# DATA:
◆ ◆ ◆

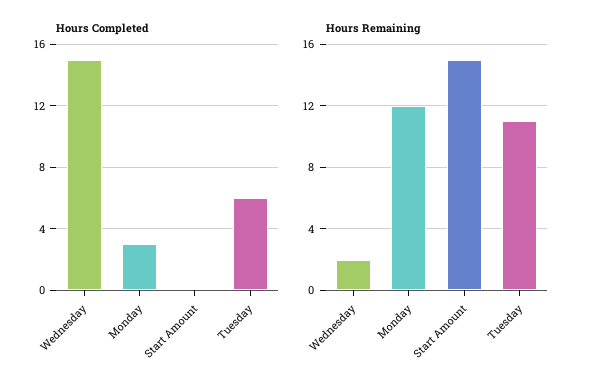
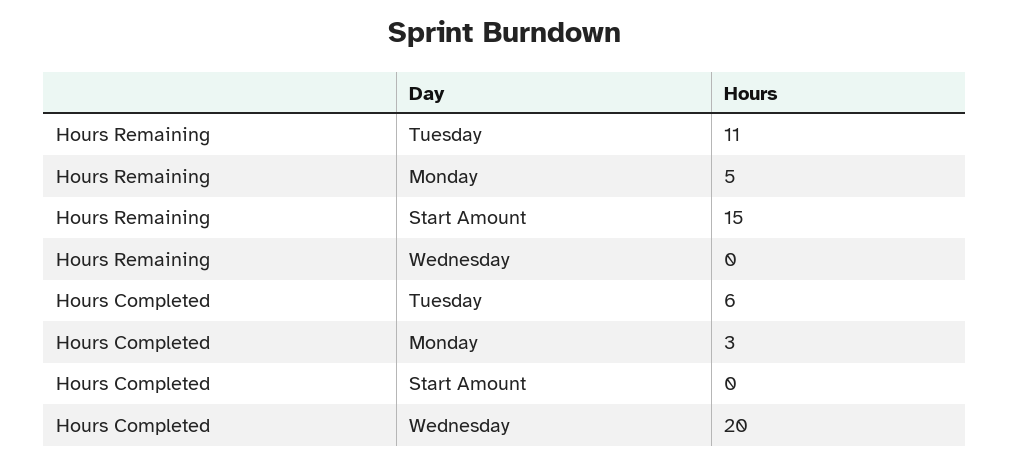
  {
    "Hours Completed": {
-     "Wednesday": 15,
+     "Wednesday": 20,
      "Monday": 3,
      "Start Amount": 0,
      "Tuesday": 6
    },
    "Hours Remaining": {
-     "Wednesday": 2,
+     "Wednesday": 0,
-     "Monday": 12,
+     "Monday": 5,
      "Start Amount": 15,
      "Tuesday": 11
    }
  }

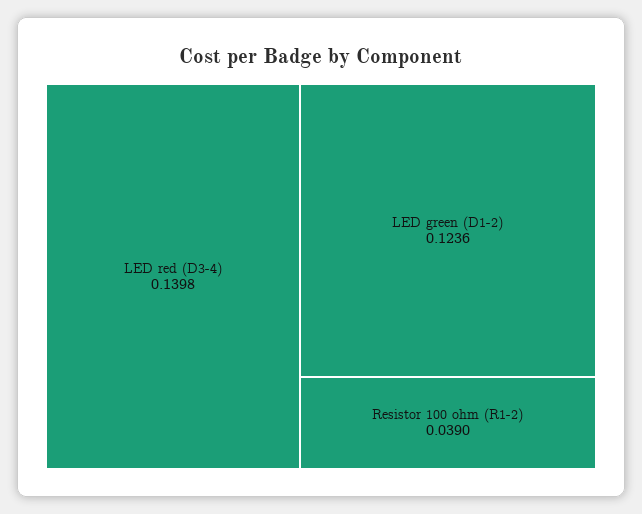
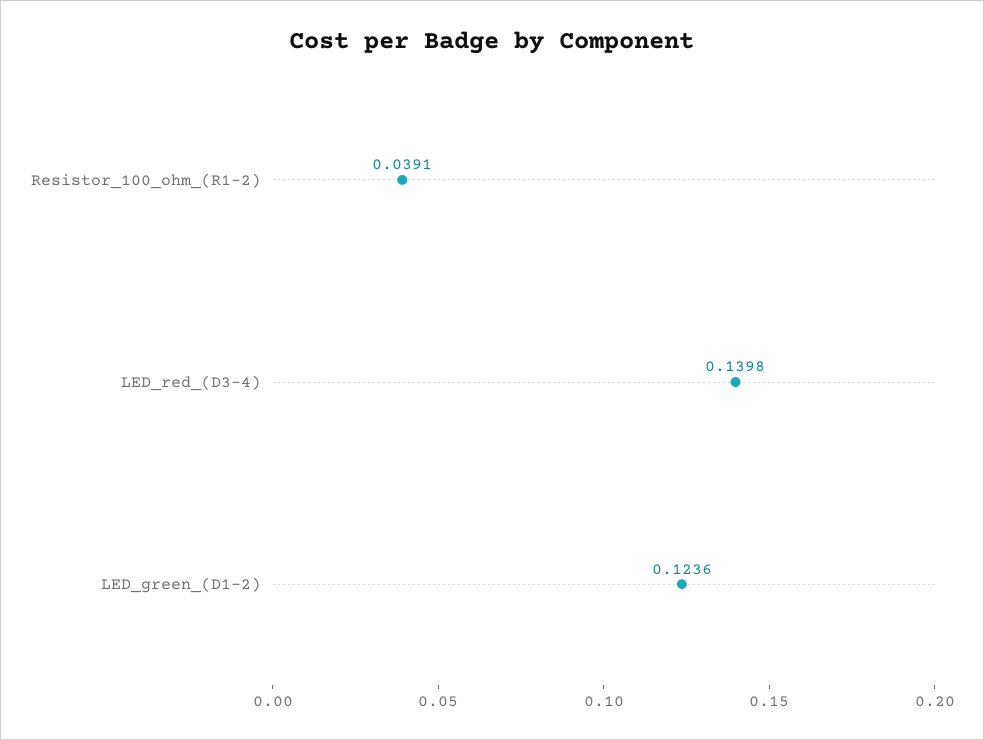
  {
    "LED red (D3-4)": 0.1398,
    "LED green (D1-2)": 0.1236,
-   "Resistor 100 ohm (R1-2)": 0.039
+   "Resistor 100 ohm (R1-2)": 0.0391
  }

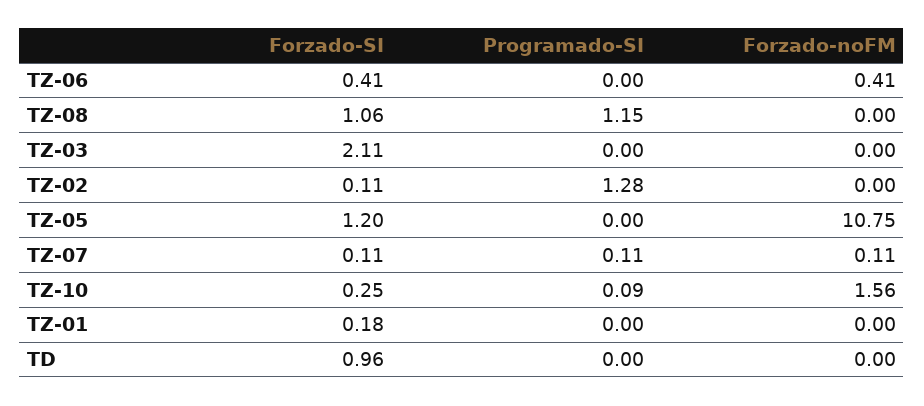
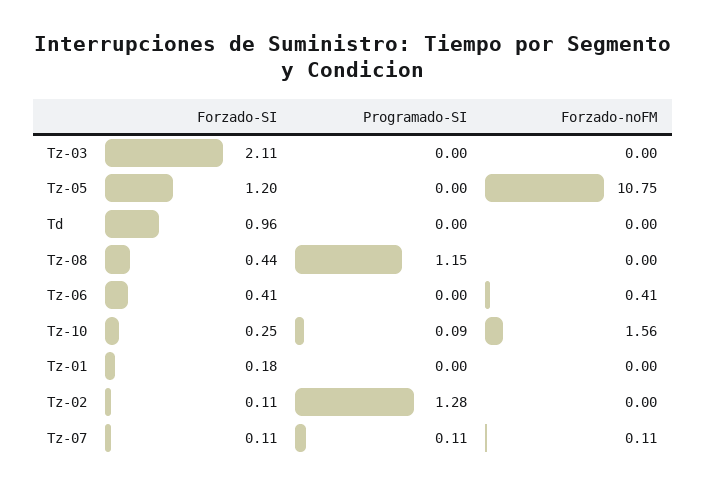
  {
    "Forzado-SI": {
      "TZ-06": 0.41,
-     "TZ-08": 1.06,
+     "TZ-08": 0.44,
      "TZ-03": 2.11,
      "TZ-02": 0.11,
      "TZ-05": 1.2,
      "TZ-07": 0.11,
      "TZ-10": 0.25,
      "TZ-01": 0.18,
      "TD": 0.96
    },
    "Programado-SI": {
      "TZ-06": 0,
      "TZ-08": 1.15,
      "TZ-03": 0,
      "TZ-02": 1.28,
      "TZ-05": 0,
      "TZ-07": 0.11,
      "TZ-10": 0.09,
      "TZ-01": 0,
      "TD": 0
    },
    "Forzado-noFM": {
      "TZ-06": 0.41,
      "TZ-08": 0,
      "TZ-03": 0,
      "TZ-02": 0,
      "TZ-05": 10.75,
      "TZ-07": 0.11,
      "TZ-10": 1.56,
      "TZ-01": 0,
      "TD": 0
    }
  }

◆ ◆ ◆

# EXERCISE AIM:
Leaving the images out, print the records above exactly.

# RESULT FOR THIS EXERCISE:
  {
    "Hours Completed": {
-     "Wednesday": 15,
+     "Wednesday": 20,
      "Monday": 3,
      "Start Amount": 0,
      "Tuesday": 6
    },
    "Hours Remaining": {
-     "Wednesday": 2,
+     "Wednesday": 0,
-     "Monday": 12,
+     "Monday": 5,
      "Start Amount": 15,
      "Tuesday": 11
    }
  }

  {
    "LED red (D3-4)": 0.1398,
    "LED green (D1-2)": 0.1236,
-   "Resistor 100 ohm (R1-2)": 0.039
+   "Resistor 100 ohm (R1-2)": 0.0391
  }

  {
    "Forzado-SI": {
      "TZ-06": 0.41,
-     "TZ-08": 1.06,
+     "TZ-08": 0.44,
      "TZ-03": 2.11,
      "TZ-02": 0.11,
      "TZ-05": 1.2,
      "TZ-07": 0.11,
      "TZ-10": 0.25,
      "TZ-01": 0.18,
      "TD": 0.96
    },
    "Programado-SI": {
      "TZ-06": 0,
      "TZ-08": 1.15,
      "TZ-03": 0,
      "TZ-02": 1.28,
      "TZ-05": 0,
      "TZ-07": 0.11,
      "TZ-10": 0.09,
      "TZ-01": 0,
      "TD": 0
    },
    "Forzado-noFM": {
      "TZ-06": 0.41,
      "TZ-08": 0,
      "TZ-03": 0,
      "TZ-02": 0,
      "TZ-05": 10.75,
      "TZ-07": 0.11,
      "TZ-10": 1.56,
      "TZ-01": 0,
      "TD": 0
    }
  }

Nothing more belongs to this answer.